Assistantes, comment faire face aux interruptions !

Par le 5 mars 2012

L’interruption est au cœur du métier de l’assistante. Il n’est pas question pour elle de fermer sa porte à toutes les sollicitations.

Toutefois, s’il y a des interruptions qu’on peut considérer comme « normales », faisant partie du métier, d’autres sont clairement des croques-temps. Elles vont mangent indument votre temps, vous  n’apportez pas de vraie valeur ajoutée à vous y consacrer.
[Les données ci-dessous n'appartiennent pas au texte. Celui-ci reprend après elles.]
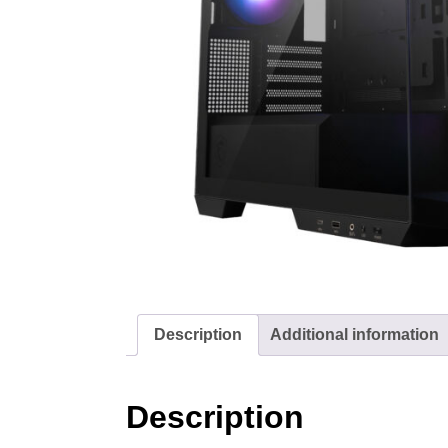
Description
Additional information
Description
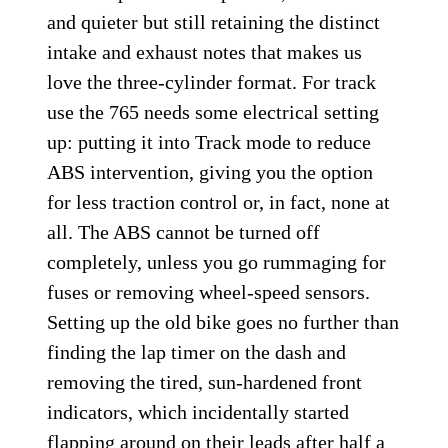
and quieter but still retaining the distinct
intake and exhaust notes that makes us
love the three-cylinder format. For track
use the 765 needs some electrical setting
up: putting it into Track mode to reduce
ABS intervention, giving you the option
for less traction control or, in fact, none at
all. The ABS cannot be turned off
completely, unless you go rummaging for
fuses or removing wheel-speed sensors.
Setting up the old bike goes no further than
finding the lap timer on the dash and
removing the tired, sun-hardened front
indicators, which incidentally started
flapping around on their leads after half a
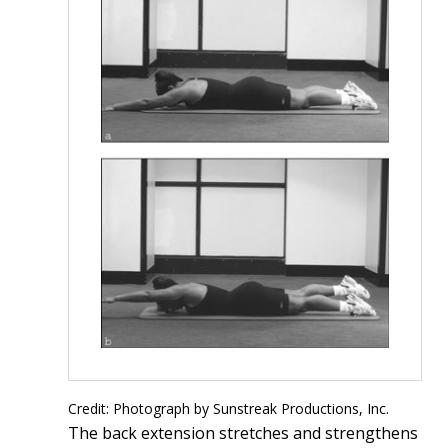
Credit: Photograph by Sunstreak Productions, Inc.
The back extension stretches and strengthens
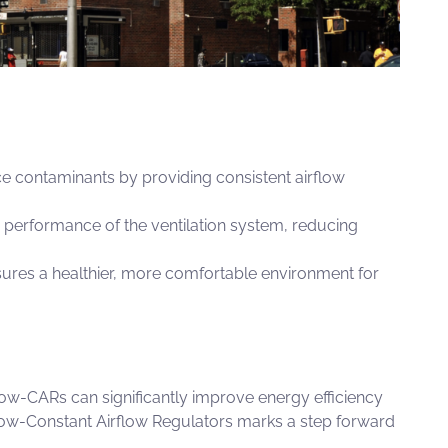
 contaminants by providing consistent airflow
performance of the ventilation system, reducing
sures a healthier, more comfortable environment for
low-CARs
can significantly improve energy efficiency
ow-Constant Airflow Regulators
marks a step forward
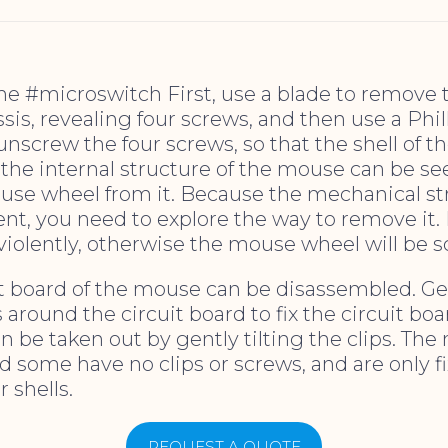
the #microswitch First, use a blade to remove t
is, revealing four screws, and then use a Phil
unscrew the four screws, so that the shell of 
the internal structure of the mouse can be se
se wheel from it. Because the mechanical str
ent, you need to explore the way to remove it.
violently, otherwise the mouse wheel will be 
it board of the mouse can be disassembled. Gen
s around the circuit board to fix the circuit bo
n be taken out by gently tilting the clips. The
d some have no clips or screws, and are only f
 shells.
REQUEST A QUOTE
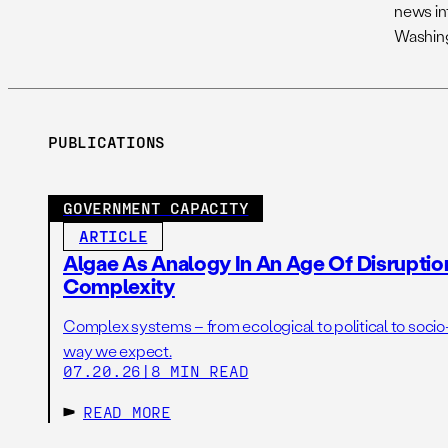
news int
Washing
PUBLICATIONS
GOVERNMENT CAPACITY
ARTICLE
Algae As Analogy In An Age Of Disruptio
Complexity
Complex systems – from ecological to political to socio
way we expect.
07.20.26
|
8 MIN READ
READ MORE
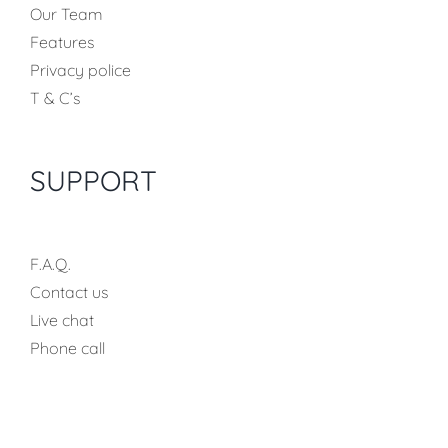
Our Team
Features
Privacy police
T & C’s
SUPPORT
F.A.Q.
Contact us
Live chat
Phone call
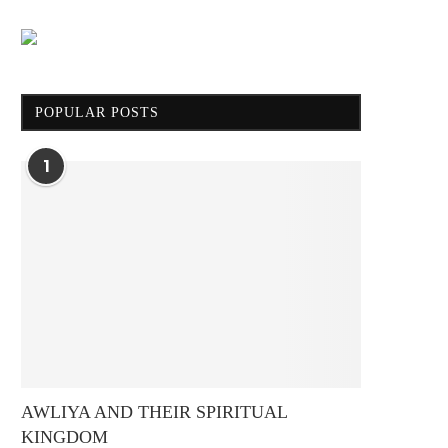
POPULAR POSTS
1
AWLIYA AND THEIR SPIRITUAL
KINGDOM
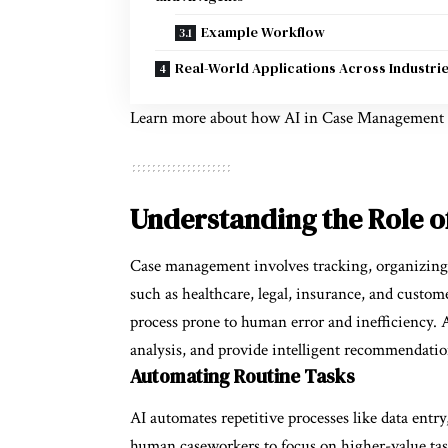
Example Workflow
Real-World Applications Across Industri
Learn more about how
AI in Case Management
Understanding the Role o
Case management involves tracking, organizing, 
such as healthcare, legal, insurance, and custome
process prone to human error and inefficiency. 
analysis, and provide intelligent recommendatio
Automating Routine Tasks
AI automates repetitive processes like data entry
human caseworkers to focus on higher-value task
C’est à ces dernières que je vous propose de vous attaquer.

Anticiper l’interruption

Anticiper l’interruption, c’est faire en sorte qu’elle ne se produise pas. Voici quelques trucs cités par nos stagiaires :

  • Revoir si nécessaire l’implantation de votre poste de travail. L’implantation peut aussi favoriser les interruptions : un bureau tourné vers le couloir est une tentation de lever les yeux quand une personne passe.
  • Rendre vos solliciteurs plus autonomes. Dépanner une photocopieuse, remettre du toner sont autant de tâches qu’ils sont capables d’exécuter seuls. Il suffit de leur expliquer, de leur montrer, voire de faire un bref mode opératoire. Bien sûr, il y aura toujours le pourcentage de récalcitrants qui ne veulent pas se débrouiller seuls, mais vous aurez quand même éliminé une certaine partie de vos interruptions,
  • Donner systématiquement un maximum d’informations permet aussi d’éviter un certain nombre d’interruptions,
  • Donner le feed back : envoyer un mail pour annoncer que vous vous êtes bien occupée de telle question. C’est tout simple, mais beaucoup d’assistantes ne le font pas. Et pourtant, cela sécurise la personne qui vous a confié ce travail et évite des interruptions,
  • Si, par contre, si vous n’avez pas pu terminer pour une raison quelconque (manque de temps, attente d’informations), le fait d’en informer la personne concernée la rassure et vous évite des interruptions. En outre, cette pratique illustre votre professionnalisme,
  • Fixer des plages horaires pour certaines activités qui génèrent beaucoup d’interruptions : distribution de fournitures, par exemple, est également une bonne idée. Cette organisation a un côté un peu autoritaire, mais elle donne de bons résultats.

Traiter l’interruption

Quand l’interruption se produit, une attitude peu ouverte à l’interruption, mais toujours courtoise et cordiale, aide à dissuader le visiteur de s’installer trop longtemps. On peut ainsi ne tourner que la tête vers le visiteur et pas le reste du corps.

En cas d’interruption, s’assurer que le sujet à traiter nécessite un entretien immédiat. Si oui : préciser le temps dont on dispose. Si non : indiquer une période plus propice pour rencontrer l’interlocuteur en lui expliquant l’importance du travail qu’on réalise.

Pour conclure rapidement un entretien qui s’éternise : dire « avant de terminer » ou « pour conclure » et résumer les points importants, les actions à entreprendre ;

Si je suis sollicitée pour un problème ne me concernant pas directement (décision pouvant être prise par un collaborateur par exemple) ou pour lequel quelqu’un est plus compétent que moi, je renvoie systématiquement mon interlocuteur vers cette personne.